• Text under study:
::::

Reputation: 13
So i'm making a game, where you have to calculate the next number in the fibonnaci seq. on a timer
Ex. 0, 1 => next number = 1
1, 2 => next number = 3
2, 3 => next number = 5
And so on...
The thing is... once you get to bigger numbers, that are harder to calculate, you would want to do basic addition, from right to left. So you have 2 options, either do it in your mind, or type it down and reverse the number after, which is exactly what I have coded it to do.
It is reversing the number, using the normal algorithm for it, but there is one problem.
Normally, you go from right to left with the math, and type every digit down, and once you get to adding the last digits of the 2 numbers, if the sum of these 2 goes over 10, you just write the number before the other digits
Ex:
567 + 723
1. 7 + 3 => 0 Number = 0
2. 6 + 2 = 8 + the carried 1 = 9 Number = 90
3. 5 + 7 = 12 Number = 1290
In the input bar, you would type it like 0912, but that wouldn't work since the 12 has to be reversed as well into 21. Since I don't want this to be a nuisance for the player, the question is
How do I reverse the first digits 2 digits of a number?

::::

• Records supplied:
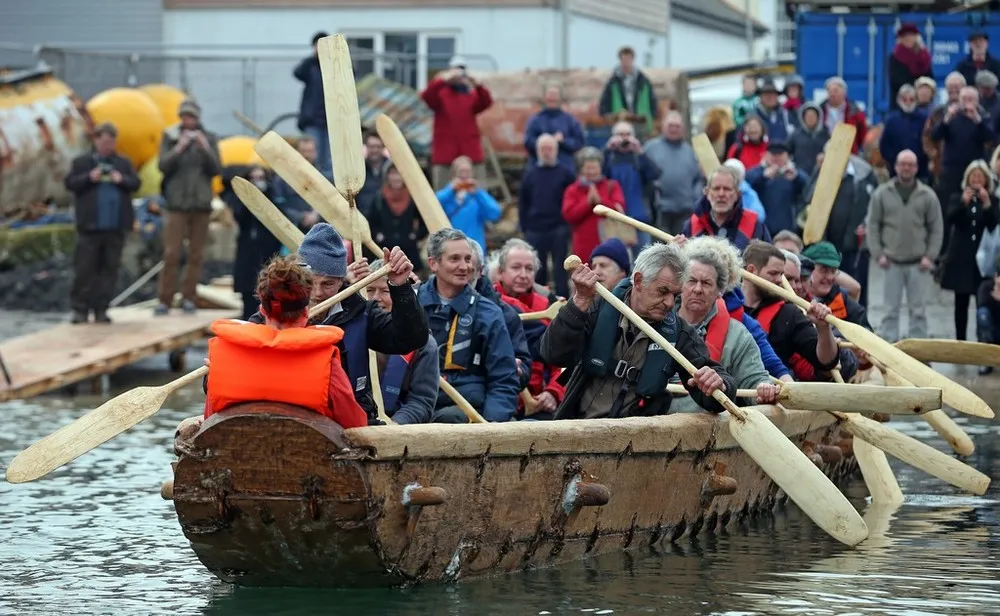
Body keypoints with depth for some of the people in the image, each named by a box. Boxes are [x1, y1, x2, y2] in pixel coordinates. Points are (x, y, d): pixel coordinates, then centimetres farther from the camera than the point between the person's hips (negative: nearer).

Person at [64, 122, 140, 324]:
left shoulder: (123, 163, 13)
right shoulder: (81, 162, 5)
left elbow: (135, 184, 8)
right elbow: (69, 183, -1)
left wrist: (122, 180, -12)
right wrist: (89, 178, -15)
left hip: (115, 226, 3)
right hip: (90, 225, -3)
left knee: (110, 267, 3)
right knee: (84, 268, -2)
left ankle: (101, 309, 8)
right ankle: (80, 309, 3)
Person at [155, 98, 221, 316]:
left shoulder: (209, 139, 8)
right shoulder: (170, 137, 5)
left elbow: (217, 169, 1)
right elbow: (163, 165, -3)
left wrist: (205, 149, -13)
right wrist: (178, 149, -17)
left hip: (202, 204, 2)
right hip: (177, 202, -2)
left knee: (196, 255, 2)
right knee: (171, 254, -8)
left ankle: (188, 298, 7)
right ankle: (164, 300, -6)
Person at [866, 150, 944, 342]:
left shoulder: (928, 196, 3)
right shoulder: (882, 194, 3)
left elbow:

::::

• What this exercise asks:
A – Which two numbers does the Fibonacci post add in its worked example?
B – Please pull out every line of the rows that contains the word "knee", treating uppercase and lowercase as different.
The Fibonacci post and the rows have nothing to do with each other.

• Answers per task:
A – 567 and 723.

B –
left knee: (110, 267, 3)
right knee: (84, 268, -2)
left knee: (196, 255, 2)
right knee: (171, 254, -8)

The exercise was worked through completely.